- _Activités_:
(A) Dites si chacun des énoncés suivants s’accorde avec le texte sur la découverte de la tombe de Toutankhamon, en répondant par oui ou par non et en citant les mots du texte qui tranchent. (i) Le fouilleur est propriétaire des objets qu’il trouve. (ii) Les trésors de la tombe peuvent être admirés à Paris. (iii) Les arêtes supérieures de l’escalier furent dégagées le matin du 4 novembre.
(B) Donnez la suite du texte sur la découverte de la tombe de Toutankhamon, en partant de sa dernière phrase.

- _Texte_:
**********
La fabuleuse découverte
de la tombe de Toutankhamon

C’était un travail lent, qui mettait nos nerfs à rude épreuve, et chacun de nous se sentait porteur de lourdes responsabilités. C’est là un sentiment que connaît bien chaque fouilleur […] Les objets qu’il trouve ne sont pas sa propriété. Il ne peut les traiter comme il l’entend, ni les négliger. Il n’est qu’un intermédiaire privilégié. Et si, par manque de soin, par paresse ou par ignorance, il restreint la somme d’informations qu’on aurait pu tirer de ses découvertes, il se rend coupable du crime archéologique le plus grave.

Au moment où l’on peut admirer à Paris les trésors de cette tombe, c’est très intéressant et agréable de lire le récit, écrit d’une manière limpide et captivante, du principal protagoniste de cette découverte, l’archéologue Howard Carter. On dévore le texte de ce chercheur à la fois enthousiaste et prudent, qui montre parfaitement la fébrilité folle d’un savant devant une découverte majeure, le retentissement médiatique qu’il faut canaliser et l’attitude scientifique à garder à tout prix, ce que, très humblement, Carter démontre parfaitement dans le compte rendu qu’il fait des événements.

Le lendemain matin, 4 novembre [1922], lorsque j’arrivai sur le chantier un silence inhabituel me fit comprendre que quelque chose venait de se passer. On m’annonça aussitôt qu’on […] venait de mettre au jour une marche taillée dans le roc. C’était trop beau pour être vrai. Pourtant, nous étions bel et bien devant l’entrée d’un escalier creusé dans la pierre […] Je n’osais pas croire que nous avions enfin trouvé notre tombe. Le travail se poursuivit fiévreusement pendant tout le reste de la journée et le matin suivant. Ce ne fut que dans l’après-midi du 5 qu’on réussit à dégager les arêtes supérieures de l’escalier.
**********
- _Liste des données_:
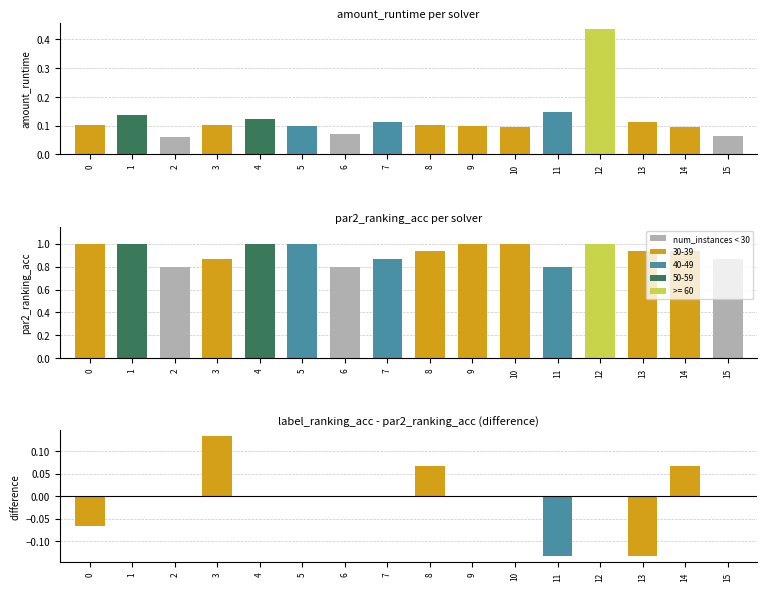

What is the maximum value for par2_ranking_acc?

1.0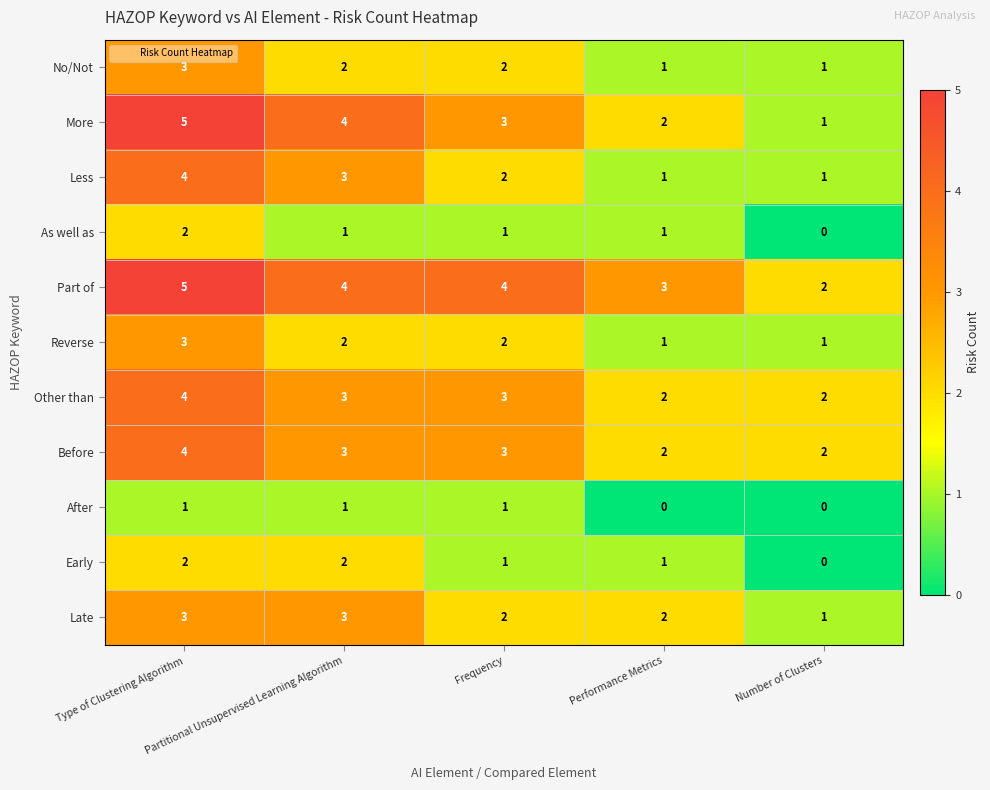

What is the average value of the Other than series?

3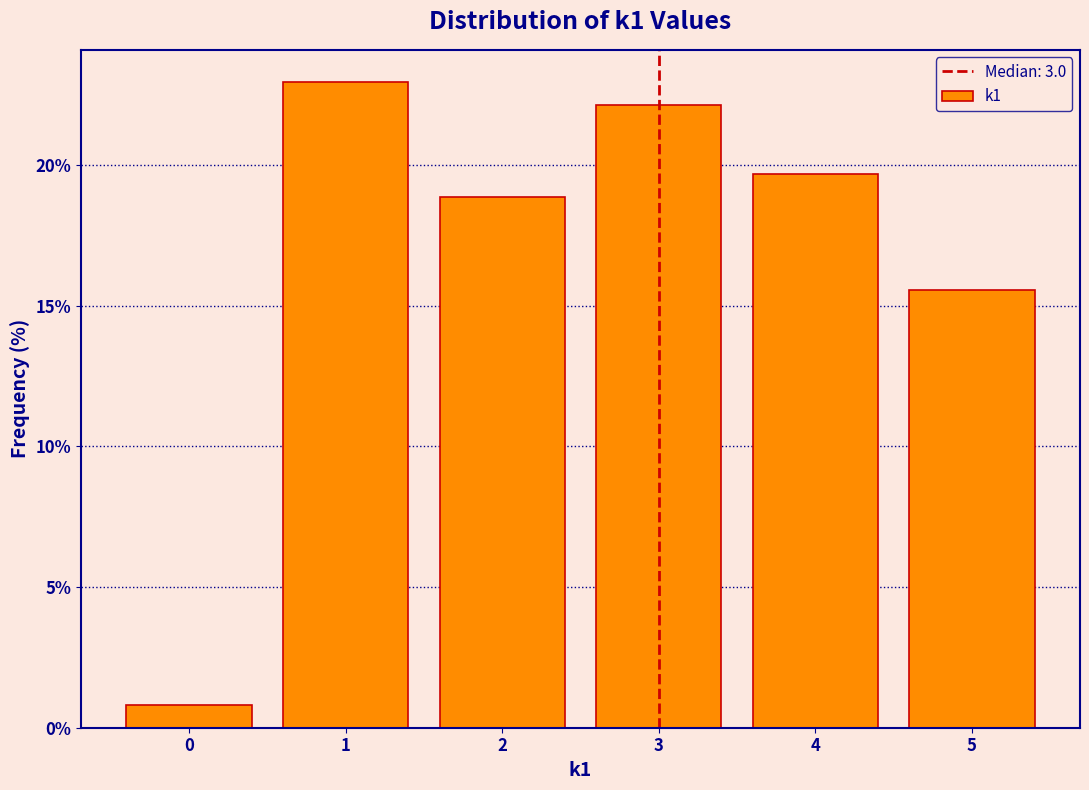

Reading left to right, list every bar in this chart as the range it spans on the x-axis followed by its height. The values are not printed on the chart, so give them approximately, as read against the axis.

-0.5 to 0.5: 1.0
0.5 to 1.5: 23.0
1.5 to 2.5: 19.0
2.5 to 3.5: 22.0
3.5 to 4.5: 19.5
4.5 to 5.5: 15.5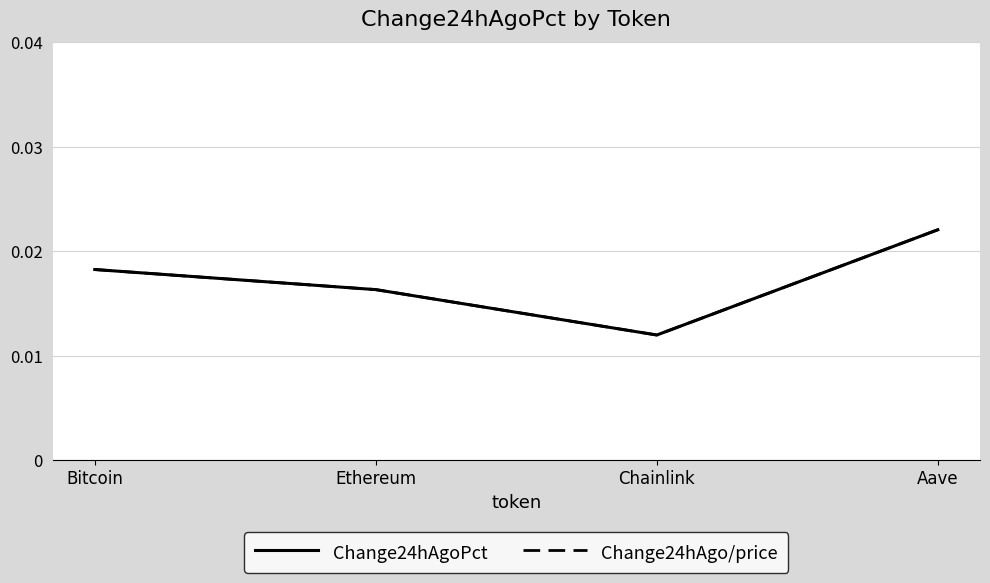

Does the chart display data point markers on the line(s)?

No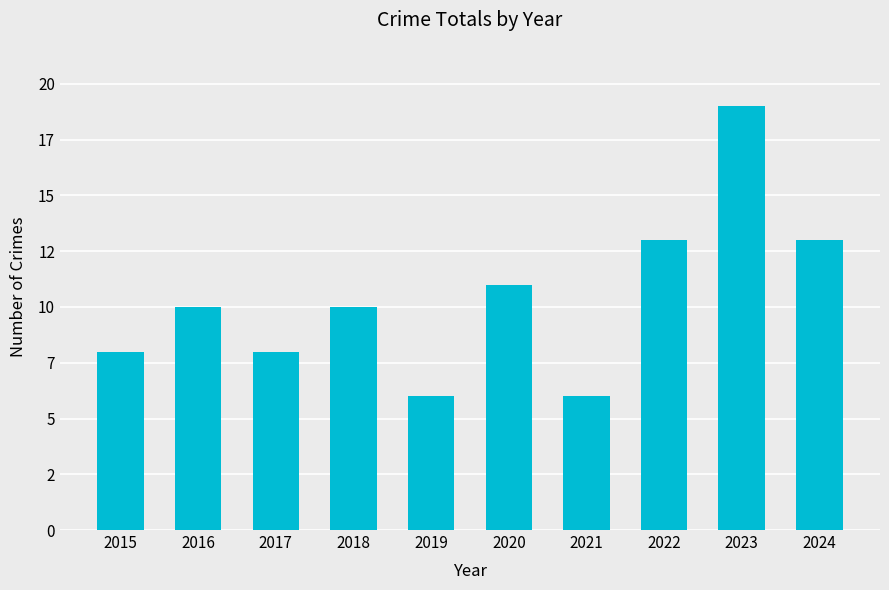

Reading left to right, transcribe all the data shown in this chart.

2015=8	2016=10	2017=8	2018=10	2019=6	2020=11	2021=6	2022=13	2023=19	2024=13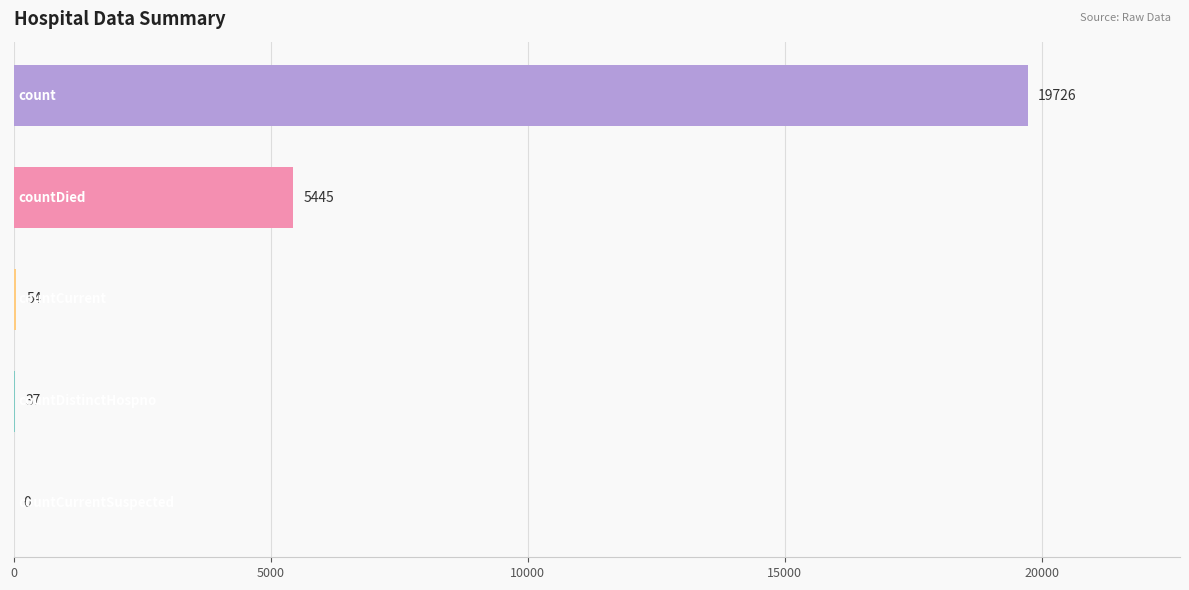

What is the maximum value shown in the chart?

19726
**********
- _Réponses par item_:
(A)
(i) Non : « Les objets qu’il trouve ne sont pas sa propriété. »
(ii) Oui : « Au moment où l’on peut admirer à Paris les trésors de cette tombe »
(iii) Non : « Ce ne fut que dans l’après-midi du 5 qu’on réussit à dégager les arêtes supérieures de l’escalier. »

(B)
À chaque étape de leur découverte, Carter raconte la fièvre qui embrase le chantier et l’immense patience qu’il faut mettre en œuvre. Ce n’est que vingt jours après la découverte de l’emplacement d’une « marche » que les chercheurs ont eu la quasi-certitude qu’ils avaient découvert une nouvelle tombe : les seize marches de l’escalier étaient dégagées et nous pouvions examiner la porte scellée […] les sceaux étaient plus nets et nous en déchiffrâmes plusieurs sans difficulté : ils portaient le nom de Toutankhamon !

Puis c’est le récit palpitant de l’ouverture de la première porte, de la lente progression dans le long couloir, déjà parsemé de vestiges, qui mène à une seconde porte. On se croirait dans un album de Tintin quand Carter, après avoir fait une petite ouverture dans le haut de la porte regarde de l’autre côté, avec une bougie :
D’abord je ne vis rien ; l’air chaud qui s’échappait de la chambre faisait clignoter la flamme de la bougie. Puis à mesure que mes yeux s’accoutumaient à l’obscurité, des formes se dessinèrent lentement : d’étranges animaux, des statues, et, partout, le scintillement de l’or. Pendant quelques secondes – qui durent sembler une éternité à mes compagnons – je restai muet de stupeur. Et, lorsque Lord Carnavon demanda enfin : « Vous voyez quelque chose ? », je ne pus que répondre « Oui, des merveilles ! »
           
Et cette seconde porte n’ouvre que sur l’antichambre où l’entassement des meubles et des objets est tel qu’avant d’ouvrir la troisième porte qui mène à la chapelle, à la chambre funéraire et à la salle du trésor, le travail va durer des mois !

La tâche est titanesque : photographier chaque objet avant, ne serait-ce que le toucher, sous tous les angles, noter son emplacement, son environnement, Carter dit qu’en débarrassant l’antichambre, nous avions l’impression de jouer à un gigantesque jeu de jonchets.

Il faut faire venir l’électricité dans la tombe ; à l’extérieur, organiser un endroit assez vaste pour mettre à l’abri, surtout des voleurs, les objets qui peuvent être transportés ; établir des ateliers sur place pour les objets en très mauvais état ou pour reconstituer le puzzle d’autres ; organiser la venue des journalistes du monde entier, l’observation et l’avis d’autres savants, plus spécialisés. Et surtout, après l’émerveillement, gérer l’angoisse de ne pas être assez respectueux de ces fabuleuses traces de civilisation  à transmettre à l’humanité tout entière.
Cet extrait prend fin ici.